> _TASK DESCRIPTION_: List every line of the data that contains the string "logout", matching case exactly.

--- DATA PROVIDED Enclosed Below ---

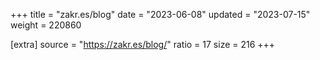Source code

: +++
title = "zakr.es/blog"
date = "2023-06-08"
updated = "2023-07-15"
weight = 220860

[extra]
source = "https://zakr.es/blog/"
ratio = 17
size = 216
+++
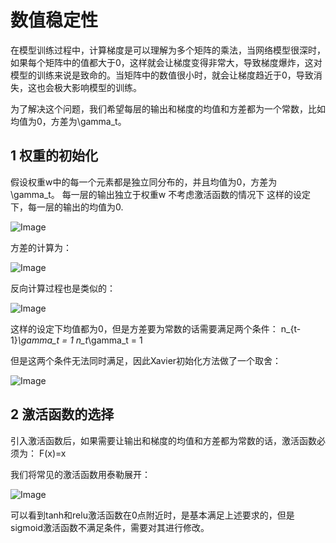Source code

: # 数值稳定性
在模型训练过程中，计算梯度是可以理解为多个矩阵的乘法，当网络模型很深时，如果每个矩阵中的值都大于0，这样就会让梯度变得非常大，导致梯度爆炸，这对模型的训练来说是致命的。当矩阵中的数值很小时，就会让梯度趋近于0，导致消失，这也会极大影响模型的训练。

为了解决这个问题，我们希望每层的输出和梯度的均值和方差都为一个常数，比如均值为0，方差为\gamma_t。

## 1 权重的初始化
假设权重w中的每一个元素都是独立同分布的，并且均值为0，方差为\gamma_t。
每一层的输出独立于权重w
不考虑激活函数的情况下
这样的设定下，每一层的输出的均值为0.


![Image](https://github.com/user-attachments/assets/c1da1866-ff84-4eed-ba35-13f0c29cdc68)

方差的计算为：

![Image](https://github.com/user-attachments/assets/eee84726-3be0-49ab-a117-3173918dfd93)

反向计算过程也是类似的：

![Image](https://github.com/user-attachments/assets/69d6a196-27a2-410a-917a-d77684347628)

这样的设定下均值都为0，但是方差要为常数的话需要满足两个条件：
n_{t-1}*\gamma_t = 1
n_t*\gamma_t = 1

但是这两个条件无法同时满足，因此Xavier初始化方法做了一个取舍：

![Image](https://github.com/user-attachments/assets/2d7e280e-4849-4c74-84a6-85ef7491c6bb)

## 2 激活函数的选择
引入激活函数后，如果需要让输出和梯度的均值和方差都为常数的话，激活函数必须为：
F(x)=x

我们将常见的激活函数用泰勒展开：

![Image](https://github.com/user-attachments/assets/b5d7ac35-c3de-47d5-9b49-3b12d03c9ef5)

可以看到tanh和relu激活函数在0点附近时，是基本满足上述要求的，但是sigmoid激活函数不满足条件，需要对其进行修改。


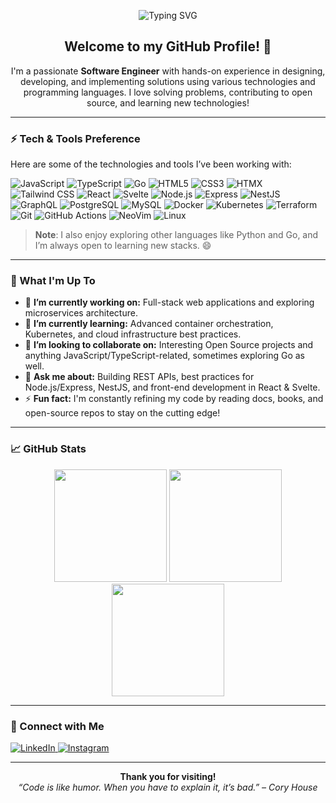 <!-- Banner or Typing SVG -->
<p align="center">
  <img src="https://readme-typing-svg.herokuapp.com?size=24&color=458588&center=true&vCenter=true&width=600&lines=Hey,+I'm+Yassine+Fathi!;Software+Engineer;Open+Source+Enthusiast;Always+Learning+New+Things" alt="Typing SVG" />
</p>

<!-- Introduction -->
<h2 align="center">Welcome to my GitHub Profile! 👋</h2>

<p align="center">
  I'm a passionate <strong>Software Engineer</strong> with hands-on experience in designing, developing, and implementing solutions using various technologies and programming languages. I love solving problems, contributing to open source, and learning new technologies!
</p>

---

### ⚡ Tech & Tools Preference

Here are some of the technologies and tools I’ve been working with:

![JavaScript](https://img.shields.io/badge/-JavaScript-F7DF1E?style=flat-square&logo=JavaScript&logoColor=black)
![TypeScript](https://img.shields.io/badge/-TypeScript-3178C6?style=flat-square&logo=TypeScript&logoColor=white)
![Go](https://img.shields.io/badge/-Go-00ADD8?style=flat-square&logo=Go&logoColor=white)
![HTML5](https://img.shields.io/badge/-HTML5-E34F26?style=flat-square&logo=HTML5&logoColor=white)
![CSS3](https://img.shields.io/badge/-CSS3-1572B6?style=flat-square&logo=CSS3&logoColor=white)
![HTMX](https://img.shields.io/badge/-HTMX-FF5A1F?style=flat-square&logo=HTMX&logoColor=white)
![Tailwind CSS](https://img.shields.io/badge/-Tailwind%20CSS-38B2AC?style=flat-square&logo=Tailwind-CSS&logoColor=white)
![React](https://img.shields.io/badge/-React-61DAFB?style=flat-square&logo=React&logoColor=black)
![Svelte](https://img.shields.io/badge/-Svelte-FF3E00?style=flat-square&logo=Svelte&logoColor=white)
![Node.js](https://img.shields.io/badge/-Node.js-339933?style=flat-square&logo=Node.js&logoColor=white)
![Express](https://img.shields.io/badge/-Express-000000?style=flat-square&logo=Express&logoColor=white)
![NestJS](https://img.shields.io/badge/-NestJS-E0234E?style=flat-square&logo=NestJS&logoColor=white)
![GraphQL](https://img.shields.io/badge/-GraphQL-E10098?style=flat-square&logo=GraphQL&logoColor=white)
![PostgreSQL](https://img.shields.io/badge/-PostgreSQL-336791?style=flat-square&logo=PostgreSQL&logoColor=white)
![MySQL](https://img.shields.io/badge/-MySQL-4479A1?style=flat-square&logo=MySQL&logoColor=white)
![Docker](https://img.shields.io/badge/-Docker-2496ED?style=flat-square&logo=Docker&logoColor=white)
![Kubernetes](https://img.shields.io/badge/-Kubernetes-326CE5?style=flat-square&logo=Kubernetes&logoColor=white)
![Terraform](https://img.shields.io/badge/-Terraform-623CE4?style=flat-square&logo=Terraform&logoColor=white)
![Git](https://img.shields.io/badge/-Git-F05032?style=flat-square&logo=Git&logoColor=white)
![GitHub Actions](https://img.shields.io/badge/-GitHub%20Actions-2088FF?style=flat-square&logo=GitHub-Actions&logoColor=white)
![NeoVim](https://img.shields.io/badge/-NeoVim-57A143?style=flat-square&logo=NeoVim&logoColor=white)
![Linux](https://img.shields.io/badge/-Linux-FCC624?style=flat-square&logo=Linux&logoColor=black)

> **Note**: I also enjoy exploring other languages like Python and Go, and I’m always open to learning new stacks. 😄

---

### 🚀 What I'm Up To

- 🔭 **I’m currently working on:** Full-stack web applications and exploring microservices architecture.
- 🌱 **I’m currently learning:** Advanced container orchestration, Kubernetes, and cloud infrastructure best practices.
- 👯 **I’m looking to collaborate on:** Interesting Open Source projects and anything JavaScript/TypeScript-related, sometimes exploring Go as well.
- 💬 **Ask me about:** Building REST APIs, best practices for Node.js/Express, NestJS, and front-end development in React & Svelte.
- ⚡ **Fun fact:** I'm constantly refining my code by reading docs, books, and open-source repos to stay on the cutting edge!

---

### 📈 GitHub Stats

<p align="center">
  <img src="https://github-readme-stats.vercel.app/api?username=m4tt72&show_icons=true&theme=gruvbox" height="180em" />
  <img src="https://github-readme-stats.vercel.app/api/top-langs/?username=m4tt72&layout=compact&theme=gruvbox" height="180em" />
  <img src="https://github-readme-streak-stats.herokuapp.com/?user=m4tt72&theme=gruvbox" height="180em" />
</p>

---

### 🤝 Connect with Me

<p>
  <a href="https://l.fathi.me/yassine-linkedin" target="_blank">
    <img alt="LinkedIn" src="https://img.shields.io/badge/-LinkedIn-0A66C2?style=flat-square&logo=LinkedIn&logoColor=white" />
  </a>
  <a href="https://l.fathi.me/yassine-instagram" target="_blank">
    <img alt="Instagram" src="https://img.shields.io/badge/-Instagram-E4405F?style=flat-square&logo=Instagram&logoColor=white" />
  </a>
</p>

---

<p align="center">
  <strong>Thank you for visiting!</strong><br>
  <em>“Code is like humor. When you have to explain it, it’s bad.” – Cory House</em>
</p>
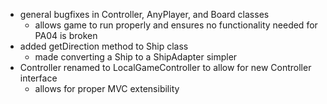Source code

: - general bugfixes in Controller, AnyPlayer, and Board classes
  - allows game to run properly and ensures no functionality needed for PA04 is broken
- added getDirection method to Ship class
  - made converting a Ship to a ShipAdapter simpler
- Controller renamed to LocalGameController to allow for new Controller interface
  - allows for proper MVC extensibility
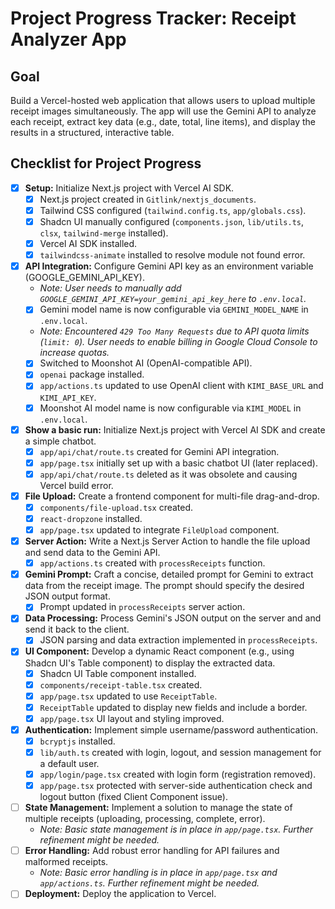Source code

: # Project Progress Tracker: Receipt Analyzer App

## Goal
Build a Vercel-hosted web application that allows users to upload multiple receipt images simultaneously. The app will use the Gemini API to analyze each receipt, extract key data (e.g., date, total, line items), and display the results in a structured, interactive table.

## Checklist for Project Progress

- [x] **Setup:** Initialize Next.js project with Vercel AI SDK.
    - [x] Next.js project created in `Gitlink/nextjs_documents`.
    - [x] Tailwind CSS configured (`tailwind.config.ts`, `app/globals.css`).
    - [x] Shadcn UI manually configured (`components.json`, `lib/utils.ts`, `clsx`, `tailwind-merge` installed).
    - [x] Vercel AI SDK installed.
    - [x] `tailwindcss-animate` installed to resolve module not found error.
- [x] **API Integration:** Configure Gemini API key as an environment variable (GOOGLE_GEMINI_API_KEY).
    - *Note: User needs to manually add `GOOGLE_GEMINI_API_KEY=your_gemini_api_key_here` to `.env.local`.*
    - [x] Gemini model name is now configurable via `GEMINI_MODEL_NAME` in `.env.local`.
    - *Note: Encountered `429 Too Many Requests` due to API quota limits (`limit: 0`). User needs to enable billing in Google Cloud Console to increase quotas.*
    - [x] Switched to Moonshot AI (OpenAI-compatible API).
    - [x] `openai` package installed.
    - [x] `app/actions.ts` updated to use OpenAI client with `KIMI_BASE_URL` and `KIMI_API_KEY`.
    - [x] Moonshot AI model name is now configurable via `KIMI_MODEL` in `.env.local`.
- [x] **Show a basic run:** Initialize Next.js project with Vercel AI SDK and create a simple chatbot.
    - [x] `app/api/chat/route.ts` created for Gemini API integration.
    - [x] `app/page.tsx` initially set up with a basic chatbot UI (later replaced).
    - [x] `app/api/chat/route.ts` deleted as it was obsolete and causing Vercel build error.
- [x] **File Upload:** Create a frontend component for multi-file drag-and-drop.
    - [x] `components/file-upload.tsx` created.
    - [x] `react-dropzone` installed.
    - [x] `app/page.tsx` updated to integrate `FileUpload` component.
- [x] **Server Action:** Write a Next.js Server Action to handle the file upload and send data to the Gemini API.
    - [x] `app/actions.ts` created with `processReceipts` function.
- [x] **Gemini Prompt:** Craft a concise, detailed prompt for Gemini to extract data from the receipt image. The prompt should specify the desired JSON output format.
    - [x] Prompt updated in `processReceipts` server action.
- [x] **Data Processing:** Process Gemini's JSON output on the server and and send it back to the client.
    - [x] JSON parsing and data extraction implemented in `processReceipts`.
- [x] **UI Component:** Develop a dynamic React component (e.g., using Shadcn UI's Table component) to display the extracted data.
    - [x] Shadcn UI Table component installed.
    - [x] `components/receipt-table.tsx` created.
    - [x] `app/page.tsx` updated to use `ReceiptTable`.
    - [x] `ReceiptTable` updated to display new fields and include a border.
    - [x] `app/page.tsx` UI layout and styling improved.
- [x] **Authentication:** Implement simple username/password authentication.
    - [x] `bcryptjs` installed.
    - [x] `lib/auth.ts` created with login, logout, and session management for a default user.
    - [x] `app/login/page.tsx` created with login form (registration removed).
    - [x] `app/page.tsx` protected with server-side authentication check and logout button (fixed Client Component issue).
- [ ] **State Management:** Implement a solution to manage the state of multiple receipts (uploading, processing, complete, error).
    - *Note: Basic state management is in place in `app/page.tsx`. Further refinement might be needed.*
- [ ] **Error Handling:** Add robust error handling for API failures and malformed receipts.
    - *Note: Basic error handling is in place in `app/page.tsx` and `app/actions.ts`. Further refinement might be needed.*
- [ ] **Deployment:** Deploy the application to Vercel.
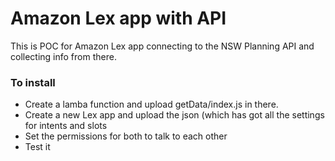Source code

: # Amazon Lex app with API 
This is POC for Amazon Lex app connecting to the NSW Planning API and collecting info from there. 
### To install
- Create a lamba function and upload getData/index.js in there.
- Create a new Lex app and upload the json (which has got all the settings for intents and slots
- Set the permissions for both to talk to each other
- Test it
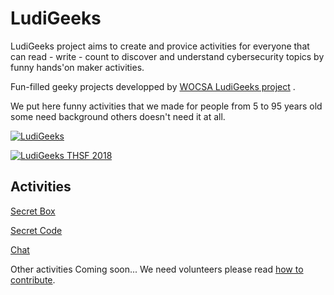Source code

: # LudiGeeks 

LudiGeeks project aims to create and provice activities for everyone that can read - write - count to discover and understand cybersecurity topics by funny hands'on maker activities.

Fun-filled geeky projects developped by [WOCSA LudiGeeks project](https://www.wocsa.org/pages/projects.php#ludigeeks) .

We put here funny activities that we made for people from 5 to 95 years old some need background others doesn't need it at all.

[![LudiGeeks](img/home.jpeg)](https://www.wocsa.org/pages/projects.php#ludigeeks)

[![LudiGeeks THSF 2018](img/home2.jpeg)](https://www.thsf.net/workshops.html)

## Activities

[Secret Box](/projects/secret_box/README.md)

[Secret Code](/projects/secret_code/README.md)

[Chat](/projects/chat/README.md)

Other activities Coming soon...
We need volunteers please read [how to contribute](/docs/CONTRIBUTE.md).



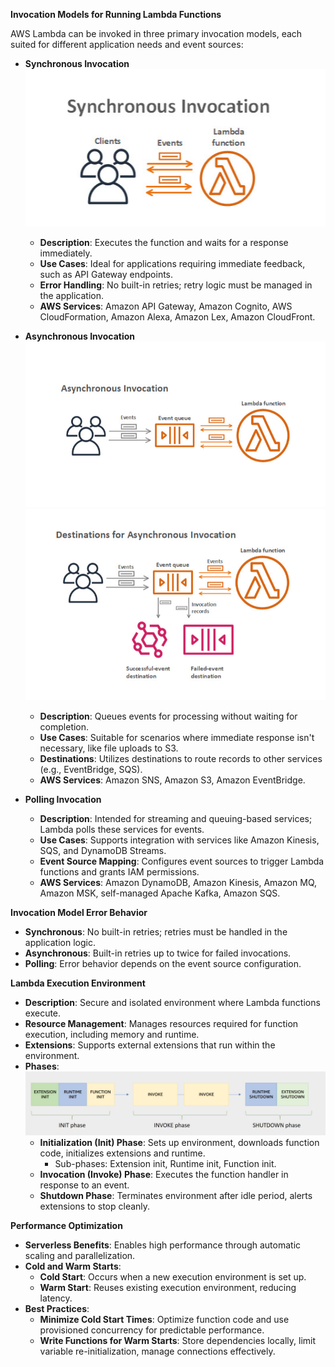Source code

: **Invocation Models for Running Lambda Functions**

AWS Lambda can be invoked in three primary invocation models, each suited for different application needs and event sources:

- **Synchronous Invocation**
  ![alt text](../assets/aws_lambda/synchronous_invocation.png)

  - **Description**: Executes the function and waits for a response immediately.
  - **Use Cases**: Ideal for applications requiring immediate feedback, such as API Gateway endpoints.
  - **Error Handling**: No built-in retries; retry logic must be managed in the application.
  - **AWS Services**: Amazon API Gateway, Amazon Cognito, AWS CloudFormation, Amazon Alexa, Amazon Lex, Amazon CloudFront.

- **Asynchronous Invocation**
  ![alt text](../assets/aws_lambda/asynchronous_invocation.png)
  ![alt text](../assets/aws_lambda/destinations.png)

  - **Description**: Queues events for processing without waiting for completion.
  - **Use Cases**: Suitable for scenarios where immediate response isn't necessary, like file uploads to S3.
  - **Destinations**: Utilizes destinations to route records to other services (e.g., EventBridge, SQS).
  - **AWS Services**: Amazon SNS, Amazon S3, Amazon EventBridge.

- **Polling Invocation**

  - **Description**: Intended for streaming and queuing-based services; Lambda polls these services for events.
  - **Use Cases**: Supports integration with services like Amazon Kinesis, SQS, and DynamoDB Streams.
  - **Event Source Mapping**: Configures event sources to trigger Lambda functions and grants IAM permissions.
  - **AWS Services**: Amazon DynamoDB, Amazon Kinesis, Amazon MQ, Amazon MSK, self-managed Apache Kafka, Amazon SQS.

**Invocation Model Error Behavior**

- **Synchronous**: No built-in retries; retries must be handled in the application logic.
- **Asynchronous**: Built-in retries up to twice for failed invocations.
- **Polling**: Error behavior depends on the event source configuration.

**Lambda Execution Environment**

- **Description**: Secure and isolated environment where Lambda functions execute.
- **Resource Management**: Manages resources required for function execution, including memory and runtime.
- **Extensions**: Supports external extensions that run within the environment.
- **Phases**:
  ![alt text](../assets/aws_lambda/lifecycle.png)
  - **Initialization (Init) Phase**: Sets up environment, downloads function code, initializes extensions and runtime.
    - Sub-phases: Extension init, Runtime init, Function init.
  - **Invocation (Invoke) Phase**: Executes the function handler in response to an event.
  - **Shutdown Phase**: Terminates environment after idle period, alerts extensions to stop cleanly.

**Performance Optimization**

- **Serverless Benefits**: Enables high performance through automatic scaling and parallelization.
- **Cold and Warm Starts**:
  - **Cold Start**: Occurs when a new execution environment is set up.
  - **Warm Start**: Reuses existing execution environment, reducing latency.
- **Best Practices**:
  - **Minimize Cold Start Times**: Optimize function code and use provisioned concurrency for predictable performance.
  - **Write Functions for Warm Starts**: Store dependencies locally, limit variable re-initialization, manage connections effectively.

--- End of Enclosed DATA PROVIDED ---

> _SOLVED PROBLEM_:
    - [x] `lib/auth.ts` created with login, logout, and session management for a default user.
    - [x] `app/page.tsx` protected with server-side authentication check and logout button (fixed Client Component issue).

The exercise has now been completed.